To show the role of in Boolean mode, a simple example is described.

select * from test_text where match(content) against(‘MySQL -interesting‘ in boolean mode);//返回必须包含MySQL不能包含interesting内容的数据。

For full-text Boolean operators, see the following table (from: "MySQL must Know" book)

The specific usage examples of full-text Boolean operators, similar to the example above, are not described here.

Instructions for using full-text search

1, MySQL with a built-in non-used word list. These words are always ignored when indexing full-text data. If necessary, you can override this list.

2, many words appear very high frequency, search they are not useful (because return too many results). Therefore, MySQL prescribes a 50% rule that if a word appears in more than 50% rows, it is ignored as a non-word. 50% rule is not used in Boolean mode.

3. If the number of rows in the table is less than 3 rows, the full-text search does not return a result. Therefore, each word is either not present and appears at least 50%.
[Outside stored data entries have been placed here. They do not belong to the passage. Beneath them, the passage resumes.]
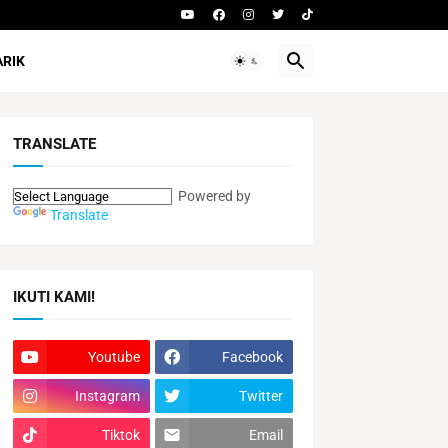
ARIK
TRANSLATE
Powered by
Translate
IKUTI KAMI!
Youtube
Facebook
Instagram
Twitter
Tiktok
Email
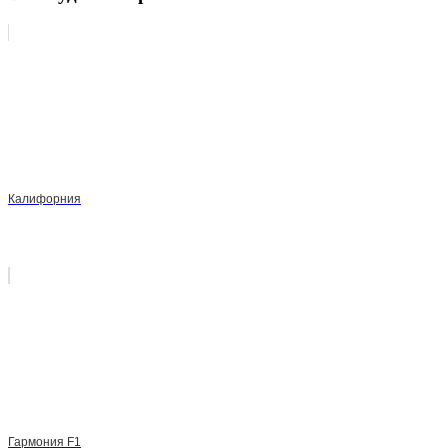
Калифорния
Гармония F1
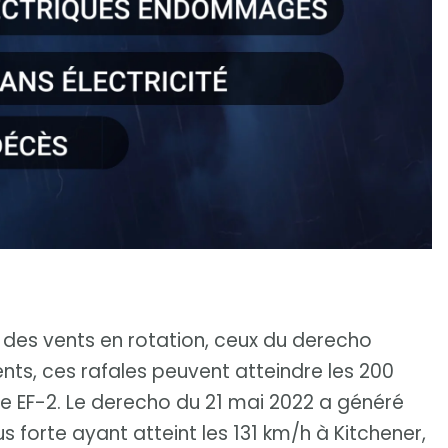
 des vents en rotation, ceux du derecho
ts, ces rafales peuvent atteindre les 200
ce EF-2. Le derecho du 21 mai 2022 a généré
s forte ayant atteint les 131 km/h à Kitchener,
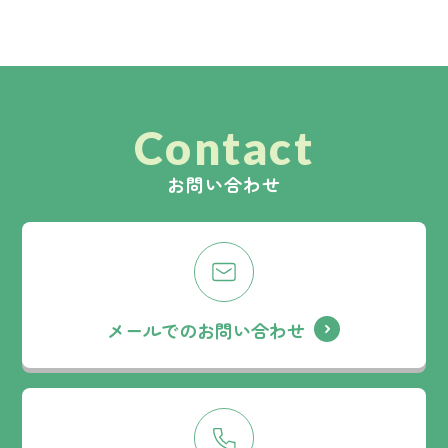
Contact
お問い合わせ
メールでのお問い合わせ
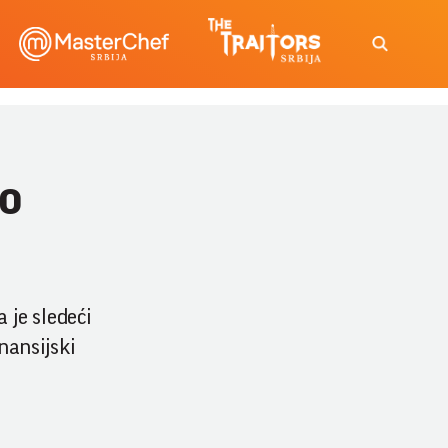
no
 je sledeći
nansijski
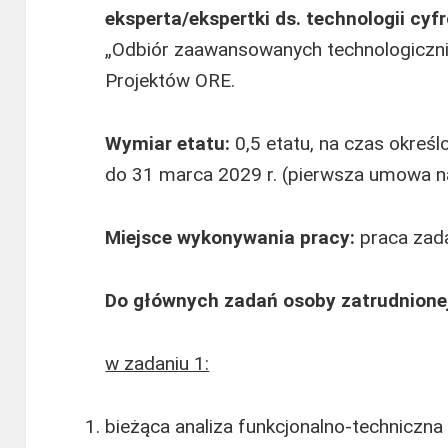
eksperta/ekspertki ds. technologii cy
„Odbiór zaawansowanych technologicznie
Projektów ORE.
Wymiar etatu:
0,5 etatu, na czas okreś
do 31 marca 2029 r. (pierwsza umowa n
Miejsce wykonywania pracy:
praca zad
Do głównych zadań osoby zatrudnione
w zadaniu 1:
bieżąca analiza funkcjonalno-techniczn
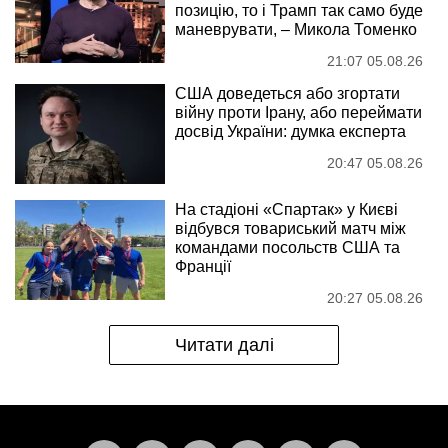
позицію, то і Трамп так само буде
маневрувати, – Микола Томенко
21:07 05.08.26
США доведеться або згортати
війну проти Ірану, або переймати
досвід України: думка експерта
20:47 05.08.26
На стадіоні «Спартак» у Києві
відбувся товариський матч між
командами посольств США та
Франції
20:27 05.08.26
Читати далі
4. Ignore the single quotation mark in the word. For example, the Don ' t index is dont.

MySQL Text Search

Contact Us

The content source of this page is from Internet, which doesn't represent Alibaba Cloud's opinion; products and services mentioned on that page don't have any relationship with Alibaba Cloud. If the content of the page makes you feel confusing, please write us an email, we will handle the problem within 5 days after receiving your email.

If you find any instances of plagiarism from the community, please send an email to: info-contact@alibabacloud.com and provide relevant evidence. A staff member will contact you within 5 working days.

A Free Trial That Lets You Build Big!

Start building with 50+ products and up to 12 months usage for Elastic Compute Service

  • Sales Support

    1 on 1 presale consultation

  • After-Sales Support

    24/7 Technical Support 6 Free Tickets per Quarter Faster Response

  • Alibaba Cloud offers highly flexible support services tailored to meet your exact needs.